Instructions for the task>
All the data should be transcribed exactly, with every line kept.

____________________

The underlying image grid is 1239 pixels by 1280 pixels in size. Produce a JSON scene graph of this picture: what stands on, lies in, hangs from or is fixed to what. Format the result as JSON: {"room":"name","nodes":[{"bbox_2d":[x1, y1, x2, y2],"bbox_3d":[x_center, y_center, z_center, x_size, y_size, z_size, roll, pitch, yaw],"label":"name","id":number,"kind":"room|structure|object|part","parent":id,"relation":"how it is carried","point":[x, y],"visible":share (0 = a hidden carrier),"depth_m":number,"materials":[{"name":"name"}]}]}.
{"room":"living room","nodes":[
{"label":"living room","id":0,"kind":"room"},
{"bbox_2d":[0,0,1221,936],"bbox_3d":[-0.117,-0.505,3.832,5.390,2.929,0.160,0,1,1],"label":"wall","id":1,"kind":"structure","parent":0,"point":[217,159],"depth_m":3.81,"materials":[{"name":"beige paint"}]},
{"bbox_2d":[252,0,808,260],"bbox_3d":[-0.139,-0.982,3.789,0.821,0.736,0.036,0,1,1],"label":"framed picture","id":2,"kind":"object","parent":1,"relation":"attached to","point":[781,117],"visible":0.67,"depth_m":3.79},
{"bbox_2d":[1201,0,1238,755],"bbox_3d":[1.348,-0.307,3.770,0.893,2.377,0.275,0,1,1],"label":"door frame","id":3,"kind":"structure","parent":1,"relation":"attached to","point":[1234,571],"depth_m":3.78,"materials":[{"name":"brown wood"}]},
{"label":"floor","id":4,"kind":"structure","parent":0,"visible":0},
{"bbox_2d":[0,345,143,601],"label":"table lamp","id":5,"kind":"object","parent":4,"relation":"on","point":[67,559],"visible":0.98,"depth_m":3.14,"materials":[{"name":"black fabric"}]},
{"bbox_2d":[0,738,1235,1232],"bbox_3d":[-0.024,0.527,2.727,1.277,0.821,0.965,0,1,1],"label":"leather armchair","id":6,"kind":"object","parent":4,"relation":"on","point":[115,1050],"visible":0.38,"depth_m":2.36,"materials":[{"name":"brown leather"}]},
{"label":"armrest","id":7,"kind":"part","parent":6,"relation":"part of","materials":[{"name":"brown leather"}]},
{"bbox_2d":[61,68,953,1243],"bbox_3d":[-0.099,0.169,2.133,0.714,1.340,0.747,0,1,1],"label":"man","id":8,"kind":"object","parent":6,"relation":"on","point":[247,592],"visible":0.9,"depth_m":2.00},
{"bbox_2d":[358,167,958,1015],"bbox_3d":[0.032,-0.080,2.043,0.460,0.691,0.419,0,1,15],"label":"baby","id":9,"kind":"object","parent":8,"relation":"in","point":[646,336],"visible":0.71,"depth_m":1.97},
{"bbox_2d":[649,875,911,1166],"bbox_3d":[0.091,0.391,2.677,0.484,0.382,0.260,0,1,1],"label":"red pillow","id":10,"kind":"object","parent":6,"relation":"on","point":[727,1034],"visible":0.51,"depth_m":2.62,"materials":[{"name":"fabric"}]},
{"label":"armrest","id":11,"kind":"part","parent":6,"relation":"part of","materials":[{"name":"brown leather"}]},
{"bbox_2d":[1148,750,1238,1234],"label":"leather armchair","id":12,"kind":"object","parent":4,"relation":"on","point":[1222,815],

____________________

Output for this task>
The underlying image grid is 1239 pixels by 1280 pixels in size. Produce a JSON scene graph of this picture: what stands on, lies in, hangs from or is fixed to what. Format the result as JSON: {"room":"name","nodes":[{"bbox_2d":[x1, y1, x2, y2],"bbox_3d":[x_center, y_center, z_center, x_size, y_size, z_size, roll, pitch, yaw],"label":"name","id":number,"kind":"room|structure|object|part","parent":id,"relation":"how it is carried","point":[x, y],"visible":share (0 = a hidden carrier),"depth_m":number,"materials":[{"name":"name"}]}]}.
{"room":"living room","nodes":[
{"label":"living room","id":0,"kind":"room"},
{"bbox_2d":[0,0,1221,936],"bbox_3d":[-0.117,-0.505,3.832,5.390,2.929,0.160,0,1,1],"label":"wall","id":1,"kind":"structure","parent":0,"point":[217,159],"depth_m":3.81,"materials":[{"name":"beige paint"}]},
{"bbox_2d":[252,0,808,260],"bbox_3d":[-0.139,-0.982,3.789,0.821,0.736,0.036,0,1,1],"label":"framed picture","id":2,"kind":"object","parent":1,"relation":"attached to","point":[781,117],"visible":0.67,"depth_m":3.79},
{"bbox_2d":[1201,0,1238,755],"bbox_3d":[1.348,-0.307,3.770,0.893,2.377,0.275,0,1,1],"label":"door frame","id":3,"kind":"structure","parent":1,"relation":"attached to","point":[1234,571],"depth_m":3.78,"materials":[{"name":"brown wood"}]},
{"label":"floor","id":4,"kind":"structure","parent":0,"visible":0},
{"bbox_2d":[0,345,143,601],"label":"table lamp","id":5,"kind":"object","parent":4,"relation":"on","point":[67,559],"visible":0.98,"depth_m":3.14,"materials":[{"name":"black fabric"}]},
{"bbox_2d":[0,738,1235,1232],"bbox_3d":[-0.024,0.527,2.727,1.277,0.821,0.965,0,1,1],"label":"leather armchair","id":6,"kind":"object","parent":4,"relation":"on","point":[115,1050],"visible":0.38,"depth_m":2.36,"materials":[{"name":"brown leather"}]},
{"label":"armrest","id":7,"kind":"part","parent":6,"relation":"part of","materials":[{"name":"brown leather"}]},
{"bbox_2d":[61,68,953,1243],"bbox_3d":[-0.099,0.169,2.133,0.714,1.340,0.747,0,1,1],"label":"man","id":8,"kind":"object","parent":6,"relation":"on","point":[247,592],"visible":0.9,"depth_m":2.00},
{"bbox_2d":[358,167,958,1015],"bbox_3d":[0.032,-0.080,2.043,0.460,0.691,0.419,0,1,15],"label":"baby","id":9,"kind":"object","parent":8,"relation":"in","point":[646,336],"visible":0.71,"depth_m":1.97},
{"bbox_2d":[649,875,911,1166],"bbox_3d":[0.091,0.391,2.677,0.484,0.382,0.260,0,1,1],"label":"red pillow","id":10,"kind":"object","parent":6,"relation":"on","point":[727,1034],"visible":0.51,"depth_m":2.62,"materials":[{"name":"fabric"}]},
{"label":"armrest","id":11,"kind":"part","parent":6,"relation":"part of","materials":[{"name":"brown leather"}]},
{"bbox_2d":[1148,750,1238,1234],"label":"leather armchair","id":12,"kind":"object","parent":4,"relation":"on","point":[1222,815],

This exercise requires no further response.